The plane's body is made of carbon fiber sheets that are three times lighter than paper. Such sheets could go into other aircraft, cars and other ground vehicles, or houses, Alexandra Gindroz, a Solar Impulse spokesperson, said. [SEE ALSO: 10 Building Materials from the Future]
Many of the plane's parts, including screws, bolts and hinges, are made from plastic instead of metal to save weight. Solvay, a chemical company and one of Solar Impulse's dozens of corporate partners, is now selling the lightweight screws to car and electronics companies.
Because of its low weight requirement, the plane doesn't have climate control. So pilots depend on the cockpit's insulation to withstand the extreme heat and cold they encounter at 30,000 feet. Bayer MaterialScience made the plane's insulation and will put the same material into 75 percent of the new refrigerators it makes in 2013, Piccard said.
The plane also carries efficient, lithium-ion batteries that collect charge from the plane's solar cells during the day. Because of its batteries, HB-SIA ends a sunny day with more fuel than when it started, unlike fossil fuel-powered planes.
"You could have flown the entire day and given [extra electricity] back to the grid," Borschberg said. During Solar Impulse project flights, that excess energy powers the plane through the night.
The project's wide range of tech spinoffs comes from the range of corporate partners working with Solar Impulse, which includes a watchmaker, an elevator and escalator company, and several materials science institutes. Piccard and Borschberg strove "to think out of the certainties, to think out of the cabin" when building their plane, Piccard said.
That's why many of their innovations don't come from aviation companies, he said. "It was not the people who were selling candles that invented the light bulb," he said.
Coast to coast
The Solar Impulse team members also explained more on Tuesday about their plans for a U.S. flight next year, and for a round-the-world trip in 2015.
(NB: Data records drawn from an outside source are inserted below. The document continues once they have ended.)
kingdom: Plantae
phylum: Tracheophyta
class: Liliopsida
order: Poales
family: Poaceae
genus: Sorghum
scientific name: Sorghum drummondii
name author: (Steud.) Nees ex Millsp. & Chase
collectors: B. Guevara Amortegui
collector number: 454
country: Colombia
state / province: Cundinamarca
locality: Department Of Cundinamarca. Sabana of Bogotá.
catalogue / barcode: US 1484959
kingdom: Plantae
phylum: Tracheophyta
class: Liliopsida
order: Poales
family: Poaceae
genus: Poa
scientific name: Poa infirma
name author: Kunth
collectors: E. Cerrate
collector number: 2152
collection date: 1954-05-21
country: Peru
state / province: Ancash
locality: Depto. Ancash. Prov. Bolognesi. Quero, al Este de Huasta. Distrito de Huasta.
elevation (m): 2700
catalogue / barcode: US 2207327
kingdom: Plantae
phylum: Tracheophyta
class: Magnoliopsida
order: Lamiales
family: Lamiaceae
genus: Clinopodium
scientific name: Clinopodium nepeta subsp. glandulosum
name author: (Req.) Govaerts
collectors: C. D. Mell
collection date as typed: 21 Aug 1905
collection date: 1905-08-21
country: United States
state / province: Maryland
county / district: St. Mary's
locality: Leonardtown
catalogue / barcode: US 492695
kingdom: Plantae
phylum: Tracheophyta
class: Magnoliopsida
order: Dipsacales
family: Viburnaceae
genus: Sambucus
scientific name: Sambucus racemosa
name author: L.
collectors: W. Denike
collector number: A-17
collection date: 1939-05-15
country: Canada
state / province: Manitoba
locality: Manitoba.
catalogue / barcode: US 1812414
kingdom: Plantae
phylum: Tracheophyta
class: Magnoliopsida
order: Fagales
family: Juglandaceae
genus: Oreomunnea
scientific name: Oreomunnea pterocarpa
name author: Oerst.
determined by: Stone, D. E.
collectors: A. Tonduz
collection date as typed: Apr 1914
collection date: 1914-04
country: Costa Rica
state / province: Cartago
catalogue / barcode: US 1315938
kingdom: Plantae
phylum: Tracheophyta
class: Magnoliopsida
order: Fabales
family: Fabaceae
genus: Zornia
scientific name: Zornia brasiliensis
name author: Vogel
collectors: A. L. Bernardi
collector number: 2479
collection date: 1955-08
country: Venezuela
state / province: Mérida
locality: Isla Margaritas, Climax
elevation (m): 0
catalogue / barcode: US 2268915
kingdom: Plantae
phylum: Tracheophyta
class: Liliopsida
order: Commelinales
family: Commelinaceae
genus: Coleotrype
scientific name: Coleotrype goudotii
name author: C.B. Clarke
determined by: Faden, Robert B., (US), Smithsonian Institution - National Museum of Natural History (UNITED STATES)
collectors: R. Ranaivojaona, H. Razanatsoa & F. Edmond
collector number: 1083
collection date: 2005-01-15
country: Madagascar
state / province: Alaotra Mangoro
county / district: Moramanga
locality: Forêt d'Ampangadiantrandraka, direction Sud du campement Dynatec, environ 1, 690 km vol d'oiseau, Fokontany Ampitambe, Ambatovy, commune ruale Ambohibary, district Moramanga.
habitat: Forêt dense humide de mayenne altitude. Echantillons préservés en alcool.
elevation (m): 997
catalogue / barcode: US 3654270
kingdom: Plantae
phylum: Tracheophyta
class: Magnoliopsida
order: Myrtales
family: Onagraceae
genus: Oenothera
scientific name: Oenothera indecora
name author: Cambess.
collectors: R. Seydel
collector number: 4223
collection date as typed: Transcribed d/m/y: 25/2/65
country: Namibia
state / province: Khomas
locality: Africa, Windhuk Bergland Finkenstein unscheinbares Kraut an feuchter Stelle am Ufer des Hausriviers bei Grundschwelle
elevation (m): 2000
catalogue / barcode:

For their U.S. voyage, the team wants to start in San Francisco, end in New York and make several stops along the way, including one in Washington, D.C. They aren't sure yet what other cities they will visit, but will probably plan a route across the southwest because of low winds in the region, said Gregory Blatt, Solar Impulse's marketing director.
Solar Impulse hopes to raise awareness for the solar plane project in the U.S., perhaps by partnering with schools, Piccard said. For example, they could live stream a question-and-answer session between a classroom and a pilot who's in the air, Piccard said.
The team is also seeking additional U.S. corporate partners.
More tech for circumnavigation
For the circumnavigation trip, Solar Impulse will build another plane, the HB-SIB, which will have improved solar panels and batteries. That plane will also boast a longer wingspan than the HB-SIA's 208 feet (63.4 meters). The HB-SIB will need to support a larger cabin, which can carry more food and allow pilots to recline for short naps.
The team also wants to make a machine that uses solar power to isolate oxygen out of the air and pump it into the cockpit for the pilots. But the team isn't sure yet if that is possible, Blatt said. If they're successful, the pilots won't have to wear oxygen masks, as they do now in the HB-SIA.
Corrected Dec. 12: The story originally attributed a comment on carbon fiber sheets to Kat Hoffman. The information actually came from Alexandra Gindroz, a Solar Impulse spokesperson.